Thursday, October 20, 2011

Picture perfect?


It is a bright and breezy day here on the east end of the Island after a day of torrential, even tropical rain and flooding. Now the temperature shows signs of dropping, as the unseasonal warmth and humidity of the past few weeks have denied the autumn its place. Even the large pumpkins, decorating the farm stands, have been baking in the heat!

The fall beauty (and for reasons deeply buried it remains my favorite time of the year) has been tainted this morning by the news emerging from Libya. Of course the slow, if violently uncoordinated advance of the National Transitional Council fighters is to be welcomed, and the eventual capture of the Gaddafi hometown of Sirte creates a huge milestone in the confused war of liberation. Then the major headlines. First the story that Gaddafi had been captured, and then the “read-all-about-it” announcement that he had been killed. A sense of the unreal, or is it surreal, colours everything. Is it true? After four decades of extraordinary rule and despotism is this man, call him Colonel or Muammar, really dead?

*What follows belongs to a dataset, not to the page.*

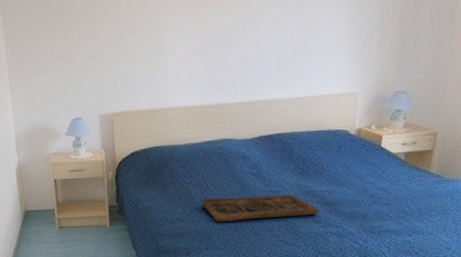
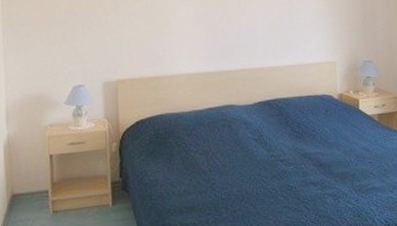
decorative tray: present [201,194,319,222] -> none [207,158,315,192]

As if to prove the point certain media channels, the BBC and CNN being the prime international western outlets but Al-Arabiya TV and Al Jazeera must be included, have chosen to paste a head and shoulders photograph of a bloodstained, dead Gaddafi on their front pages. Perhaps I am old fashioned, but I believe this to be unnecessary and even ghoulish. What is achieved other than sensationalism and disrespect, no matter how evil the man had been in his lifetime? There is also the affront to many Muslims, in particular those in the more conservative nations. Islamic teaching (ahadith) prohibits pictures being taken or displayed for reasons of hatred or mockery. If this pictorial journalism is not either of those motives then what is it? It is all rather uncalled for, disquieting, and unworthy of a self-styled civilized society.

2 comments:

susan s. said...

All the comments about whether or not bin Laden was dead may have been the motivation, since no pictures of him have ever been seen publicly.

Tim Lewis said...

I think not, Susan. The decision by the American administration not to show images of the dead Osama bin Laden was based on sensitivity to the muslim world, and made collectively and cooly in a planning room. The (apparent) assassination of Gaddafi appears, given present evidence, to be at the hands of an Islamist mob.